The Delta Opioid Peptide DADLE Represses Hypoxia-Reperfusion Mimicked Stress Mediated Apoptotic Cell Death in Human Mesenchymal Stem Cells in Part by Downregulating the Unfolded Protein Response and ROS along with Enhanced Anti-Inflammatory Effect

Abstract

Hypoxia-reperfusion (H/R) emblems a plethora of pathological conditions which is potent in contributing to the adversities encountered by human mesenchymal stem cells (hMSCs) in post-transplant microenvironment, resulting in transplant failure. D-Alanine 2, Leucine 5 Enkephaline (DADLE)-mediated delta opioid receptor (DOR) activation is well-known for its recuperative properties in different cell types like neuronal and cardiomyocytes. In the current study its effectiveness in assuaging hMSC mortality under H/R-like insult has been delineated. The CoCl2 mimicked H/R conditions in vitro was investigated upon DOR activation, mediated via DADLE. hMSCs loss of viability, reactive oxygen species (ROS) production, inflammatory responses and disconcerted unfolded protein response (UPR) were assessed using AnnexinV/PI flow cytometry, fluorescence imaging, mitochondrial complex 1 assay, quantitative PCR, immunoblot analysis and ELISA. H/R like stress induced apoptosis of hMSCs was significantly mitigated by DADLE via modulation of the apoptotic regulators (Bcl-2/Bax) along with significant curtailment of ROS and mitochondrial complex 1 activity. DADLE concomitantly repressed the misfolded protein aggregation, alongside the major UPR sensors: PERK/BiP/IRE-1α /ATF-6, evoked due to the H/R mimicked endoplasmic reticulum stress. Undermined phosphorylation of the Akt signalling pathway was observed, which concerted its effect onto regulating both the pro and anti-inflammatory cytokines, actuated as a response to the H/R-like insult. The effects of DADLE were subdued by naltrindole (specific DOR antagonist) reaffirming the involvement of DOR in the process. Taken together these results promulgate the role of DADLE-induced DOR activation on improved hMSC survival, which signifies the plausible implications of DOR-activation in cell-transplantation therapies and tissue engineering aspect.

--

### Questions on the material
**a.** Summarize the abstract in two sentences.
**b.** According to the abstract, which compound served as the specific DOR antagonist?
**c.** Decide whether each statement agrees with the abstract. Answer yes or no, and quote the words that decide it.
(i) DADLE-mediated DOR activation is known for recuperative properties in neuronal cells and cardiomyocytes.
(ii) The hypoxia-reperfusion conditions were studied in vivo.
(iii) The abstract reports increased phosphorylation of the Akt signalling pathway.
The records that follow come from a separate source and are unrelated to the abstract.

--

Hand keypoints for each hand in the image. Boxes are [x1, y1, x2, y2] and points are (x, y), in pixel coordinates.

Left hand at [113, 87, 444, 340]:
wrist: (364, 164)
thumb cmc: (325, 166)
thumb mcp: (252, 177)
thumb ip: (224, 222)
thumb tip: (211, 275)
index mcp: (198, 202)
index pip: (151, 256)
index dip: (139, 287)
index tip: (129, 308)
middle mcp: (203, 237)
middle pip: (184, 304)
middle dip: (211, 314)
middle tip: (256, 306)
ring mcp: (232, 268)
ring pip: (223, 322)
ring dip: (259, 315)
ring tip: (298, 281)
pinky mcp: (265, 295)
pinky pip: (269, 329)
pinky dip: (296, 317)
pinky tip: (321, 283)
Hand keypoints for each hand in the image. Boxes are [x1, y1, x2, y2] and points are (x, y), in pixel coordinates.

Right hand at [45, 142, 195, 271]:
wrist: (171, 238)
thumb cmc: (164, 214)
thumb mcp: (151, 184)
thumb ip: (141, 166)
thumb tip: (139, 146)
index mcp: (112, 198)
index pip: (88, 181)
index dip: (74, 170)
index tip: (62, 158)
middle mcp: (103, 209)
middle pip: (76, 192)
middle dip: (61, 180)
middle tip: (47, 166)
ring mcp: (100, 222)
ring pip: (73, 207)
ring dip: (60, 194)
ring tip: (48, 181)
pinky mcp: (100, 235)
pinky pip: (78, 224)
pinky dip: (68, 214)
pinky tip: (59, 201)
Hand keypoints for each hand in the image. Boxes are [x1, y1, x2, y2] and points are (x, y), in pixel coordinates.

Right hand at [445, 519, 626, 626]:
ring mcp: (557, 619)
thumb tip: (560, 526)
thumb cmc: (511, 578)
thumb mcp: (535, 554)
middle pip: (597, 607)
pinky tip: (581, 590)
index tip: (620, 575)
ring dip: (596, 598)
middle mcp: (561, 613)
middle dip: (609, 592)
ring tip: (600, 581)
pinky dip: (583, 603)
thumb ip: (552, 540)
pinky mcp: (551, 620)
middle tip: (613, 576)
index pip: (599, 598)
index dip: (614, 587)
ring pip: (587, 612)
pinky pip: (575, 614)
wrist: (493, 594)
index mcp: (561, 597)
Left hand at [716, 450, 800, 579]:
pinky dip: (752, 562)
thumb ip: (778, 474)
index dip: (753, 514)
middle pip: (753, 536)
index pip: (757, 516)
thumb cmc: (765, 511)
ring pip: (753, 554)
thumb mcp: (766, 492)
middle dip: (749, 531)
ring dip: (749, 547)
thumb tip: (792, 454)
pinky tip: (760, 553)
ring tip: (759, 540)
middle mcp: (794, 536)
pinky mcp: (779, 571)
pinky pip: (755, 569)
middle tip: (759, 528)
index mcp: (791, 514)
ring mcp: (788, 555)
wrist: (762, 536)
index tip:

--

### Answers to the problems
**a.** In CoCl2-mimicked hypoxia-reperfusion conditions in vitro, DADLE-mediated delta opioid receptor activation significantly mitigated apoptosis of human mesenchymal stem cells. It also curtailed ROS and mitochondrial complex 1 activity and repressed misfolded protein aggregation and the major UPR sensors, and because naltrindole subdued these effects, the results point to DOR activation improving hMSC survival, with plausible implications for cell-transplantation therapies and tissue engineering.

**b.** Naltrindole.

**c.**
(i) Yes: "well-known for its recuperative properties in different cell types like neuronal and cardiomyocytes"
(ii) No: "The CoCl2 mimicked H/R conditions in vitro was investigated upon DOR activation"
(iii) No: "Undermined phosphorylation of the Akt signalling pathway was observed"